The onboarding process itself was also found to be inadequate. Prospective clients were required to complete a wholesale assessment, which included a ten-question multiple-choice knowledge test. However, the structure of the test allowed unlimited attempts using identical questions, effectively reducing it to a superficial barrier rather than a genuine assessment of financial competence. This design flaw enabled individuals lacking the necessary experience or financial standing to access products intended only for professional or high-net-worth investors.
Additionally, many clients failed to submit essential documentation, such as accountant certificates or proof of trading activity. The individual wealth test requires clear evidence of income or net assets, yet dozens of misclassified individuals did not provide such documentation. Similarly, clients claiming professional investor or large business status often lacked sufficient supporting evidence. The court concluded that these issues were not isolated but indicative of a systemic breakdown in compliance procedures.
These shortcomings effectively stripped 524 individuals of their legal protections, including access to both internal and external dispute resolution channels. The case further exposed weaknesses in the firm’s internal dispute resolution framework and staff training programs.
During the relevant period, the company’s complaints handling policy did not align with standards set by the Australian Securities and Investments Commission. Notably, it applied a narrower definition of a complaint than required, potentially excluding grievances expressed via social media or directed at the organisation more broadly. Furthermore, the firm failed to commit to acknowledging complaints within 24 hours or resolving them within the 30-day timeframe mandated for retail clients.
These procedural deficiencies left affected clients without a clear or timely avenue to seek redress. At the same time, the court found that staff were not adequately trained to deliver financial services in compliance with regulatory expectations. This lack of expertise contributed to repeated classification errors and failures to establish appropriate target market determinations for the firm’s products.
The absence of a compliant dispute resolution system compounded the harm, as many clients were unaware of their right to escalate complaints to the Australian Financial Complaints Authority.
The court’s decision imposes a $10,000,000 penalty on the firm, along with an additional $200,000 in legal costs, reflecting the seriousness of the misconduct and its impact on affected clients.
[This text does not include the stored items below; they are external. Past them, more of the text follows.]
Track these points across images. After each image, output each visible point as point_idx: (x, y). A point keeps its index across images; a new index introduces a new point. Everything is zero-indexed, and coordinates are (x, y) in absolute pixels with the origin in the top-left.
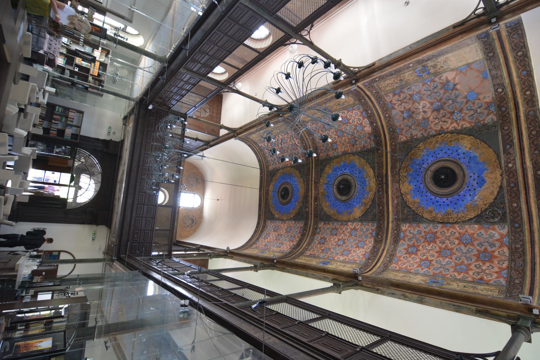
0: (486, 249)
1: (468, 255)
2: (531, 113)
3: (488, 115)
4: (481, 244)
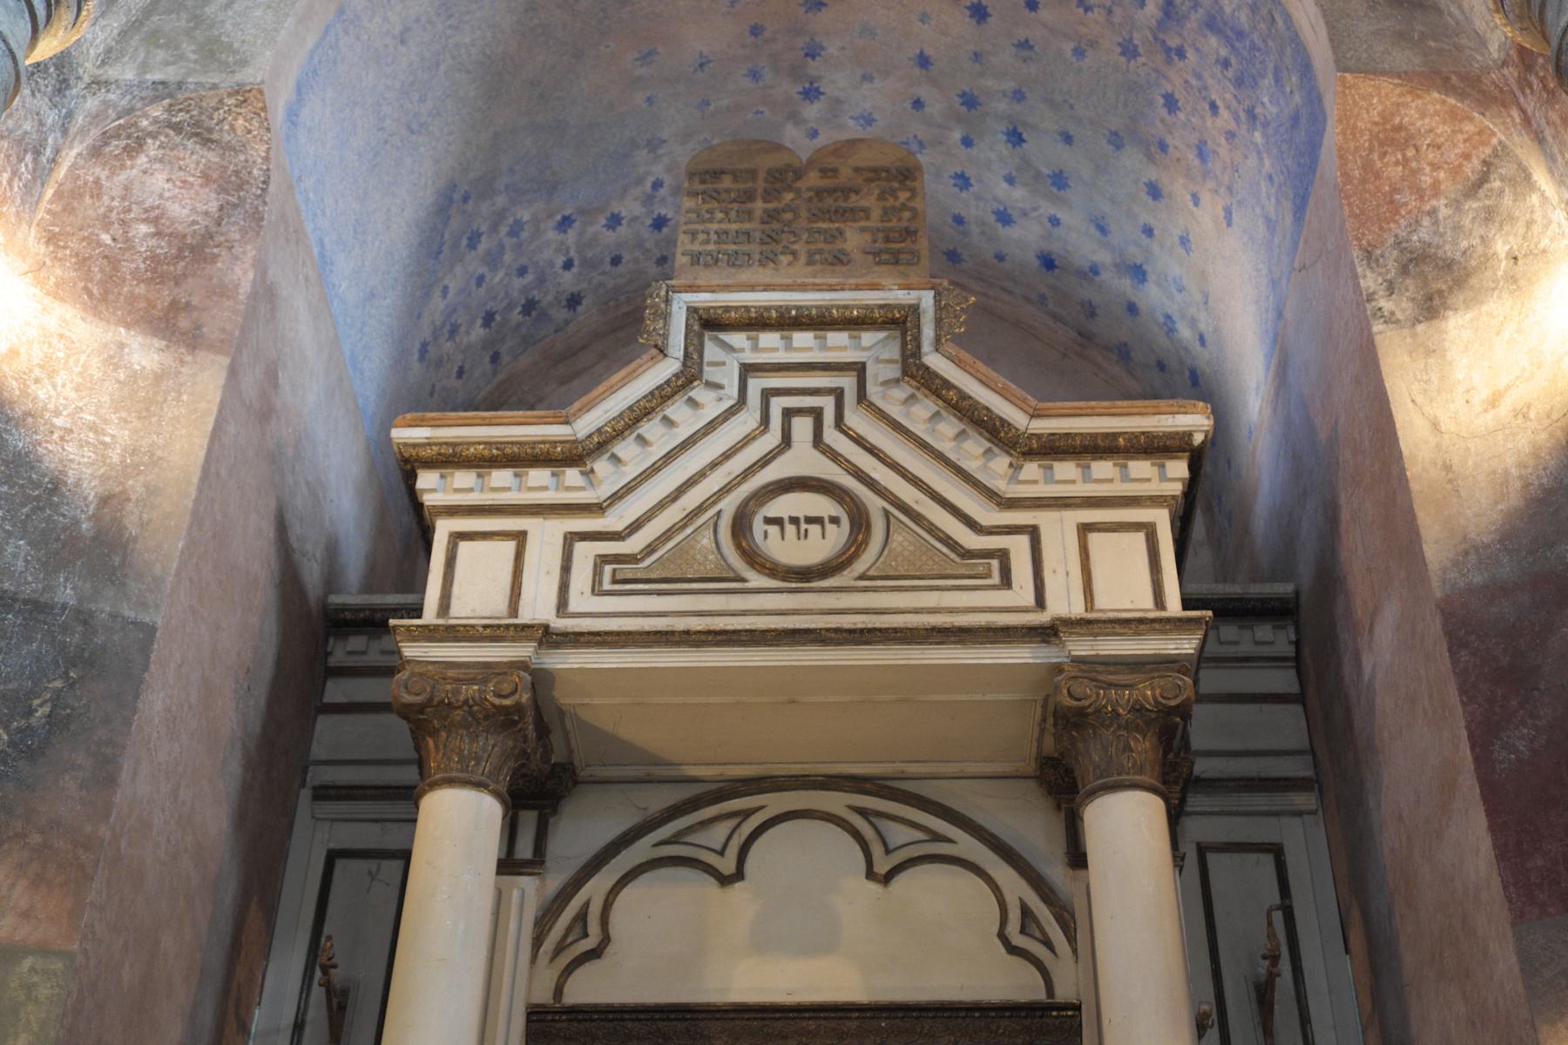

By failing to provide disclosure statements and establish proper target markets, the company operated outside the safeguards of Australia’s financial regulatory regime.
The ruling underscores that providing financial services carries significant responsibilities, particularly the obligation to protect retail investors from complex and potentially harmful products. The discontinuation of the firm’s derivative offerings in early 2023 was deemed a necessary step to halt ongoing harm caused by these systemic failures.
Looking ahead, the case sets a clear benchmark for the level of diligence required in client onboarding and compliance management within the industry. The growth of digital assets and sophisticated derivatives does not exempt firms from adhering to the foundational principles of the Corporations Act 2001.
Ensuring accurate client classification and maintaining effective complaint-handling systems are not merely administrative requirements but legal obligations. The case demonstrates that regulators are willing to take decisive enforcement action against firms that prioritise rapid expansion over consumer protection. Ultimately, beyond the financial penalty, the firm faces a deeper consequence—the erosion of trust in its ability to operate a fair and compliant marketplace.